B. Une aspiration lyrique à la communication

Il est remarquable que Ponge choisisse, pour exprimer son projet littéraire, la forme d’un texte entièrement adressé : une prière aux mots. Les mots sont « l’autre », que l’on implore pour son salut. Mais ce salut lui-même coïncidera avec la rencontre d’un deuxième « autre », celui que Ponge appelle « l’écouteur » : celui qui pourra entendre. Le titre du texte dit clairement l’aspiration à un espace verbal partagé : c’est à une promenade dans nos serres qu’il convie. Les mots valent avant tout comme médiateurs de communication intersubjective : « grâce à vous, réserves immobiles d’élans subjectifs, réserves de passions communes sans doute à tous les civilisés de notre Age, je veux le croire, on peut me comprendre, je suis compris » (ibid., 176).

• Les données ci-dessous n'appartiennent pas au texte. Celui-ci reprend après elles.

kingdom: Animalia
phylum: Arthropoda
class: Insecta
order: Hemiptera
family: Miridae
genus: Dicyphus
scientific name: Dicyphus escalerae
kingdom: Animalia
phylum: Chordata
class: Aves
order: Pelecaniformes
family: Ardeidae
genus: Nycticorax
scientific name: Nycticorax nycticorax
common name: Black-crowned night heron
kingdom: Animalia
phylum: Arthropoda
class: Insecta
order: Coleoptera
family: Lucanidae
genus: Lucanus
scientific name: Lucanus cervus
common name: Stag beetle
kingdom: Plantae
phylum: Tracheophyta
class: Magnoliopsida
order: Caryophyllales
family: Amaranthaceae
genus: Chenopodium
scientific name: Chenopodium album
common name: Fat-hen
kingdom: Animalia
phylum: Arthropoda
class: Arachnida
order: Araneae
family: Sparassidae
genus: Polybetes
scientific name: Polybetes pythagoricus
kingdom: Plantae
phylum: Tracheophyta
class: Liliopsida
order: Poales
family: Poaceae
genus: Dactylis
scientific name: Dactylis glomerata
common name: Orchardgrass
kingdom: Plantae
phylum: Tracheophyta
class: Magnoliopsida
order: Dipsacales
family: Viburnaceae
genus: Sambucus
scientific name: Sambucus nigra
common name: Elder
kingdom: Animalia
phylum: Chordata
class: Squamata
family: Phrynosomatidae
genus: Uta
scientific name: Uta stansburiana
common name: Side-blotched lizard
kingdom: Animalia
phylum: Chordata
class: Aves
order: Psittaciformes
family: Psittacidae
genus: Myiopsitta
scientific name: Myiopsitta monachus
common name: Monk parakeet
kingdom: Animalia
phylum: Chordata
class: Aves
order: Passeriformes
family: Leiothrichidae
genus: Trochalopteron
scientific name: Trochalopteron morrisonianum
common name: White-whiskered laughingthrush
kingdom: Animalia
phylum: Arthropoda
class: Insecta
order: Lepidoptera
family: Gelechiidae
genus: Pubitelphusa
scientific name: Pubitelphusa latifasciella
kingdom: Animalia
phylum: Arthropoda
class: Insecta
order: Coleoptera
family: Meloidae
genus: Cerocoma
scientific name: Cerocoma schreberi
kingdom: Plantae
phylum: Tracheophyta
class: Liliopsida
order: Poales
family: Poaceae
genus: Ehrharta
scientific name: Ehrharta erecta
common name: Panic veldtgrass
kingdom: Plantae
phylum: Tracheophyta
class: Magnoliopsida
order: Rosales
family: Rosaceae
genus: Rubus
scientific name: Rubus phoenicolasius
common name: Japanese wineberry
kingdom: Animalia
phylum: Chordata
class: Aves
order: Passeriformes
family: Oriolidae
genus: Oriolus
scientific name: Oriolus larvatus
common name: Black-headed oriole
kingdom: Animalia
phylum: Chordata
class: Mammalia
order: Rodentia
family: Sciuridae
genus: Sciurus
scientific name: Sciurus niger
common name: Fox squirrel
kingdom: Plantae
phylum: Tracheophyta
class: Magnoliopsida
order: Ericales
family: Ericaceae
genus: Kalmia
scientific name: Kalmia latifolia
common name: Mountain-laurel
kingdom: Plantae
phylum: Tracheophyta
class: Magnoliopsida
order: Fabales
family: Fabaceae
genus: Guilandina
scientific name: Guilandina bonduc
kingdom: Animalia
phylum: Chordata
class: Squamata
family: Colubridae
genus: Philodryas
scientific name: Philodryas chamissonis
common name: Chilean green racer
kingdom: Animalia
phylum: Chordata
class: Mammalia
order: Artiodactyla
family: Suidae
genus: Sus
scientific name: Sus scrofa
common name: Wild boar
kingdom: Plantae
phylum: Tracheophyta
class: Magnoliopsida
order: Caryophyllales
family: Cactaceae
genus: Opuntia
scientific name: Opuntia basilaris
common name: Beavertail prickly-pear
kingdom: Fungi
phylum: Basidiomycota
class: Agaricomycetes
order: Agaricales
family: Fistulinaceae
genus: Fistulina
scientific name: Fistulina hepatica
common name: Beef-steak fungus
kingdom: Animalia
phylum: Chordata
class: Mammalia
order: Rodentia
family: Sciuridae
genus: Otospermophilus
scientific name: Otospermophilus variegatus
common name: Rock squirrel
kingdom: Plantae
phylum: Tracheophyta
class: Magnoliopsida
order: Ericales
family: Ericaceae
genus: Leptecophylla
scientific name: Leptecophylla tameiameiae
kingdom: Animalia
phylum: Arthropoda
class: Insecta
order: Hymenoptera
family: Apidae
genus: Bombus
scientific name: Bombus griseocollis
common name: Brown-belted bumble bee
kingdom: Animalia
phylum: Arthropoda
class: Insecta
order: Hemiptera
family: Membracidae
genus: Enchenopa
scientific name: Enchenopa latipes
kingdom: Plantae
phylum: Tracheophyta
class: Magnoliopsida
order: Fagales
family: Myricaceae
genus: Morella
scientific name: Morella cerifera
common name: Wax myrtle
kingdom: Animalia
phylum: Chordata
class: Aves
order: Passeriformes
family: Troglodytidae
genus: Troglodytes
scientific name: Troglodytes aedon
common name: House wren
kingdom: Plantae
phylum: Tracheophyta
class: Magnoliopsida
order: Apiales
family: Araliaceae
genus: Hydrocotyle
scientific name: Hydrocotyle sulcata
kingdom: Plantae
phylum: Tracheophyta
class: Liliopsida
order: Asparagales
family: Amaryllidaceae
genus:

La demande adressée aux mots est celle de rendre possible une vibration partagée par celui qui parle et celui qui reçoit, lecteur ou « écouteur » : « Concentrez, détendez vos puissances, – et que l’éloquence à la lecture imprime autant de troubles et de désirs, de mouvements commençants, d’impulsions, que le microphone le plus sensible à l’oreille de l’écouteur » (ibid., 176-177). Le lecteur, convoqué dans sa dimension physique d’« écouteur » est là, au seuil de l’œuvre, nommé, désiré. Au cas où ce fait nous aurait échappé, Ponge le souligne dans les Entretiens en 1967 : « ceci est assez important, le lecteur est ici invoqué déjà, en 1919 » précise-t-il (EPS, 50).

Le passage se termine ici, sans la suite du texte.